[EXERCISE DETAILS]
Print each of the items below word for word, omitting the pictures.

※ ※ ※

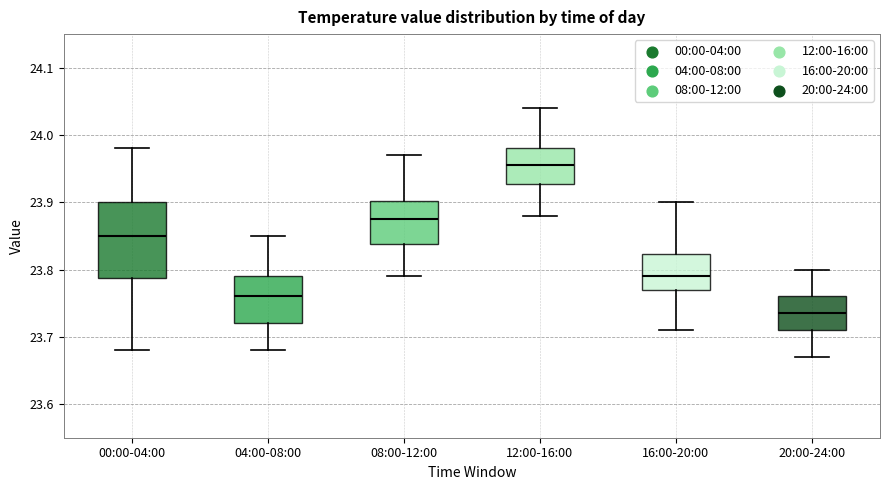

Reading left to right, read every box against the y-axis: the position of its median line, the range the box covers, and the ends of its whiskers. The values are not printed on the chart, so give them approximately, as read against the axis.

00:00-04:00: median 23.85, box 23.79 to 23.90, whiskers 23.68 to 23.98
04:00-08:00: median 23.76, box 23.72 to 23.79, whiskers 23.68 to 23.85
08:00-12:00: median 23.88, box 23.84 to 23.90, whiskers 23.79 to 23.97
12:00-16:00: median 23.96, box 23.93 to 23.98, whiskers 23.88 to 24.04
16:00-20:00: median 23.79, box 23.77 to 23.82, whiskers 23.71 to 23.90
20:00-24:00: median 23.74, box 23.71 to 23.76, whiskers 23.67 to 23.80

※ ※ ※

[EXERCISE SOLUTION]
Reading left to right, read every box against the y-axis: the position of its median line, the range the box covers, and the ends of its whiskers. The values are not printed on the chart, so give them approximately, as read against the axis.

00:00-04:00: median 23.85, box 23.79 to 23.90, whiskers 23.68 to 23.98
04:00-08:00: median 23.76, box 23.72 to 23.79, whiskers 23.68 to 23.85
08:00-12:00: median 23.88, box 23.84 to 23.90, whiskers 23.79 to 23.97
12:00-16:00: median 23.96, box 23.93 to 23.98, whiskers 23.88 to 24.04
16:00-20:00: median 23.79, box 23.77 to 23.82, whiskers 23.71 to 23.90
20:00-24:00: median 23.74, box 23.71 to 23.76, whiskers 23.67 to 23.80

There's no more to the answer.